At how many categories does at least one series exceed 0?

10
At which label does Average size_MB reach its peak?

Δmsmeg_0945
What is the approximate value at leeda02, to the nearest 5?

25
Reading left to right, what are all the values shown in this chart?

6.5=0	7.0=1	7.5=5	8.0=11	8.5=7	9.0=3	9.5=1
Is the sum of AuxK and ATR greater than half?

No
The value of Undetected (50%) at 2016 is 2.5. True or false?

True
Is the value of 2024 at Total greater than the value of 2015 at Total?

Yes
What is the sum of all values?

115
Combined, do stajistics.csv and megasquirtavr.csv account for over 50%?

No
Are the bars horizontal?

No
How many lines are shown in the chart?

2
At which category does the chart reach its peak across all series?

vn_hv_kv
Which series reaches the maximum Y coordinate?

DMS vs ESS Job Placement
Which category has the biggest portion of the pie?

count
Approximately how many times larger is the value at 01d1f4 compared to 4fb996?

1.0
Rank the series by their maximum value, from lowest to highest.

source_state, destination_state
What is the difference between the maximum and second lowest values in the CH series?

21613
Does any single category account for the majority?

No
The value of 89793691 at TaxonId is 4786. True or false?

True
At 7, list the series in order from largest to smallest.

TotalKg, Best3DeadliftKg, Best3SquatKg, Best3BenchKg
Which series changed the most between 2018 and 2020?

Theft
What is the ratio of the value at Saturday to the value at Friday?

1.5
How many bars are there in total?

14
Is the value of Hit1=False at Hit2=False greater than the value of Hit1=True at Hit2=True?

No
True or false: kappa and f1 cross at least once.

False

⁂

Restituisci, per favore, ogni riga delle voci in cui compare la parola "highest". Maiuscole e minuscole contano.

Rank the series by their maximum value, from lowest to highest.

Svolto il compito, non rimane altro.